Disseram-Lhe eles: «Não temos aqui senão cinco pães e dois peixes».
Disse Jesus: «Trazei-mos cá».
Ordenou então à multidão que se sentasse na relva.
Tomou os cinco pães e os dois peixes, ergueu os olhos ao Céu e recitou a bênção.
Depois partiu os pães e deu-os aos discípulos e os discípulos deram-nos à multidão.
Todos comeram e ficaram saciados. E, dos pedaços que sobraram, encheram doze cestos.
Ora, os que comeram eram cerca de cinco mil homens, sem contar mulheres e crianças.
DIÁLOGO
O relato que acabámos de ler é o acontecimento de todo o ministério de Jesus que é mais contado nos quatro evangelhos. Nada menos de seis vezes.
Por que é que este acontecimento foi tão importante para os primeiros cristãos, que estão na base dos evangelhos ?
É costume chamar-se a este acontecimento a «multiplicação dos pães», o que nos leva a pensar que Jesus quis fazer este milagre espectacular para manifestar o poder que tinha para tirar a fome a uma multidão.
Mas no relato nada há que indique que Jesus tenha feito uma multiplicação do pão.
O que é salientado são cinco gestos que Jesus:
1° tomou os pães;
2° ergueu os olhos ao Céu e recitou a bênção;
3° partiu os pães;
4° deu-os aos discípulos;
5° disse aos discípulos que dessem os bocados de pão à multidão.
Falar de «multiplicação» acaba por tornar mais difícil de compreender o que Jesus quis fazer.
De facto o que houve, foi uma divisão, foi uma partilha dos pães por toda a multidão.
O relato de Mateus começa por se referir ao sentimento que Jesus tem diante da multidão que vem ter com ele: fica «cheio de compaixão».
Jesus vê todas aquelas pessoas com emoção (a palavra grega é muito forte - com a ternura da mulher que vê o fruto do seu ventre).
De um lado a atitude de Jesus com uma empatia acolhedora, querendo curar e dar gratuitamente, através da partilha com todos.
Em contraste com Jesus, os discípulos propõem-lhe que mande embora aqueles milhares de homens, mulheres e crianças para que vão comprar de comer para cada pessoa ou família.
O milagre de Jesus não consiste em aumentar de modo espectacular a quantidade dos pães, mas em mudar o modo de pensar e de agir dos discípulos, dizendo-lhes com toda a sua autoridade que as pessoas ali presentes não precisam de se ir embora para comprar comida, mas que são os próprios discípulos que lhes devem dar de comer.
Como?
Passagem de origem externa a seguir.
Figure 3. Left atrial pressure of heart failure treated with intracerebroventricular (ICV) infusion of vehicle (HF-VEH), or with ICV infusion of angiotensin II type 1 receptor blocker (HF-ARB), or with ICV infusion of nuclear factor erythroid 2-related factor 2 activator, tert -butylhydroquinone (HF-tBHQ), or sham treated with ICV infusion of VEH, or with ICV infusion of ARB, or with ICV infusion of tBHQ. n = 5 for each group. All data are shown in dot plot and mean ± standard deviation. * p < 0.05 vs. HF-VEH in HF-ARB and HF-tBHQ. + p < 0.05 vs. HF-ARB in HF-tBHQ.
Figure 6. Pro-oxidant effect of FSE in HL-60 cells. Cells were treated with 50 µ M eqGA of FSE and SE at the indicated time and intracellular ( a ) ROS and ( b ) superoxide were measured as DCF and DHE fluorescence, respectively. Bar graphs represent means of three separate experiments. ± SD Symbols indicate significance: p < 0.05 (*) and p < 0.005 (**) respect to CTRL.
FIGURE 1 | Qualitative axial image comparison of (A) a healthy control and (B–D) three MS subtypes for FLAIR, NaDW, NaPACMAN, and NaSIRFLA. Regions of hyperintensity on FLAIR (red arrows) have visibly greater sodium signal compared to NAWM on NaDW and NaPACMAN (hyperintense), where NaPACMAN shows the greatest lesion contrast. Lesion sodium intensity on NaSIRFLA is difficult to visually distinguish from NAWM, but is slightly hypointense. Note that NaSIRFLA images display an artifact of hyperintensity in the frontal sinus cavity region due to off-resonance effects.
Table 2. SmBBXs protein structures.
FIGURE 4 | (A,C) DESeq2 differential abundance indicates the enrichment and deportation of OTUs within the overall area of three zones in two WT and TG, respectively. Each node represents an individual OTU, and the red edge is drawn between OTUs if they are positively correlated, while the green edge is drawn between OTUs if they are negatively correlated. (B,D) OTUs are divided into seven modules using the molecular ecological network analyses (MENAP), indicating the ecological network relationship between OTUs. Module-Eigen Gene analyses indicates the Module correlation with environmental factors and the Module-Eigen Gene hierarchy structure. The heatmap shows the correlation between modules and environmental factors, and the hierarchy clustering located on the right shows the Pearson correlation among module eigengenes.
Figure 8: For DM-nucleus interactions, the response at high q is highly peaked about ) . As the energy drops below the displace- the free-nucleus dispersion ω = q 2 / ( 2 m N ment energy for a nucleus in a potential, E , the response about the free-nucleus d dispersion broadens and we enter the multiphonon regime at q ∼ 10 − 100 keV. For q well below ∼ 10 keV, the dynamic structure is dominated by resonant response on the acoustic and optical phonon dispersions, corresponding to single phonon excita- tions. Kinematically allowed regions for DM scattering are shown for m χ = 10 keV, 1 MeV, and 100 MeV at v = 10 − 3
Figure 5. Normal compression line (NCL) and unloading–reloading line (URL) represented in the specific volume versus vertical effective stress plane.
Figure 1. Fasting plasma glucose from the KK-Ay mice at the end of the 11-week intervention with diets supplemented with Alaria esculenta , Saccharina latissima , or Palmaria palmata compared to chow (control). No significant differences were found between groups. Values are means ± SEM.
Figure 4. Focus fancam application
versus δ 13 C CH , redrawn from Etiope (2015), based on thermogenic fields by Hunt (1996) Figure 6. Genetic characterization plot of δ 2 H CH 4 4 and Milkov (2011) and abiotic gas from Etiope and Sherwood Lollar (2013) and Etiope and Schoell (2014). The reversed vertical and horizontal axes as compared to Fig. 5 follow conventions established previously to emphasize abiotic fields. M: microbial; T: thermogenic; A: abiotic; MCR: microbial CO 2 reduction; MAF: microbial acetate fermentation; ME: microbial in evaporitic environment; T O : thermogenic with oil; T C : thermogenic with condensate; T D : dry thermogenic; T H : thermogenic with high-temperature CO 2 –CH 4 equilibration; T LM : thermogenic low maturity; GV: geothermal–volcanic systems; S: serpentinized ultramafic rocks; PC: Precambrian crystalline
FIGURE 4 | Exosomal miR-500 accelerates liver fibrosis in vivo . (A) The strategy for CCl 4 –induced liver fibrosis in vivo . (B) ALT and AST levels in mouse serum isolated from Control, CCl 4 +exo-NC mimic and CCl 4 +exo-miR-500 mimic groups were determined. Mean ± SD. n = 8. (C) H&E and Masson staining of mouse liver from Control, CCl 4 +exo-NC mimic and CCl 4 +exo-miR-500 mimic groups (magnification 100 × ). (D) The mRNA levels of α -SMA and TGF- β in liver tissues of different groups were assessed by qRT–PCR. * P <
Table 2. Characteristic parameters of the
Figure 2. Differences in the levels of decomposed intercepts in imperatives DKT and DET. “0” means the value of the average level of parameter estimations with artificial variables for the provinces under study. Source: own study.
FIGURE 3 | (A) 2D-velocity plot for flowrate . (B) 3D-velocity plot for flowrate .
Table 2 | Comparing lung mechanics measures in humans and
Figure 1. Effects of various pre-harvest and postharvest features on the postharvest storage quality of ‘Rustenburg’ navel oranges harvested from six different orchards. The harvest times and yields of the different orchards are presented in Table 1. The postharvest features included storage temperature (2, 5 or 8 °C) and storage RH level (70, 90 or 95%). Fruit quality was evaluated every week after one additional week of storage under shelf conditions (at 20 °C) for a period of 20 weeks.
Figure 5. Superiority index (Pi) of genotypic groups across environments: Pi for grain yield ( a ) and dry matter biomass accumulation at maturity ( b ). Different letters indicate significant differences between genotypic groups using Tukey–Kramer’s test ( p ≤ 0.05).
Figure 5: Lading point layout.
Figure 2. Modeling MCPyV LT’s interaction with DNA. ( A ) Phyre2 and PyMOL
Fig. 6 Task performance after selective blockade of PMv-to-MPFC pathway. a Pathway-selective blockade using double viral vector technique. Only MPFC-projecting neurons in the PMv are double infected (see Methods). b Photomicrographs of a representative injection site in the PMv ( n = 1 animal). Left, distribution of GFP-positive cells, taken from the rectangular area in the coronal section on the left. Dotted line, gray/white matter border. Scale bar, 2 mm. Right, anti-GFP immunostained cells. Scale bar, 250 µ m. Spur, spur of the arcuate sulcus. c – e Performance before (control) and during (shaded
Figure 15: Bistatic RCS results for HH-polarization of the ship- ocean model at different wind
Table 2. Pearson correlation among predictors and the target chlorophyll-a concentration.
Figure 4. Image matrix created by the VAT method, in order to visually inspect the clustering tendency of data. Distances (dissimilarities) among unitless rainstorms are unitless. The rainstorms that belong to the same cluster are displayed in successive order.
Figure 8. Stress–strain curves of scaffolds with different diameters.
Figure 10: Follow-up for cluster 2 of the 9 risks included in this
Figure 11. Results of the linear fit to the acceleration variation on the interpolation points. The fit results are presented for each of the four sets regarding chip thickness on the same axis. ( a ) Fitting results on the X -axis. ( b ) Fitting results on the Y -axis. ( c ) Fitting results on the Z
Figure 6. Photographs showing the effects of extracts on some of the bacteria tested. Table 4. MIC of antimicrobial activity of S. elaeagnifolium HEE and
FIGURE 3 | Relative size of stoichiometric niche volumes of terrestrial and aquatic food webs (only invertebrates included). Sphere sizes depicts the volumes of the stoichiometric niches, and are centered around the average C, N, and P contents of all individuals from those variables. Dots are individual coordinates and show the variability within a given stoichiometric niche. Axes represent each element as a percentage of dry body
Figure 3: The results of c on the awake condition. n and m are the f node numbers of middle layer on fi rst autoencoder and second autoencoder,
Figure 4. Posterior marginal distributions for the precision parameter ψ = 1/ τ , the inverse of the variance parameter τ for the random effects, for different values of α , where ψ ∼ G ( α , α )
Partilhando o que têm.
É o milagre da partilha do que se tem, porque se recebeu, com aqueles que não têm, mas graças à partilha vão receber.
Jesus tem os pães partidos, e diz aos discípulos para serem eles a dar o pão à multidão.
Também nós precisamos que se realize em nós o milagre de acreditarmos na força da partilha.
Os seis relatos sobre o milagre da partilha estão todos situados em momentos nos quais a fé dos discípulos está a ser posta à prova.
Este que lemos, de Mateus, situa-se a seguir a Jesus ter passado por um grande insucesso na pregação na sinagoga da sua terra, Nazaré. E também ter acabado de receber a noticia da brutal decapitação de João Baptista, o profeta que o anunciava como Messias.
Nós encontramo-nos nesta tão perturbadora situação de pandemia, tão cheia de incertezas e de inseguranças, acompanhadas de violências e de agressividades que não se conseguem dominar.
A nossa fé na partilha consegue fazer milagres.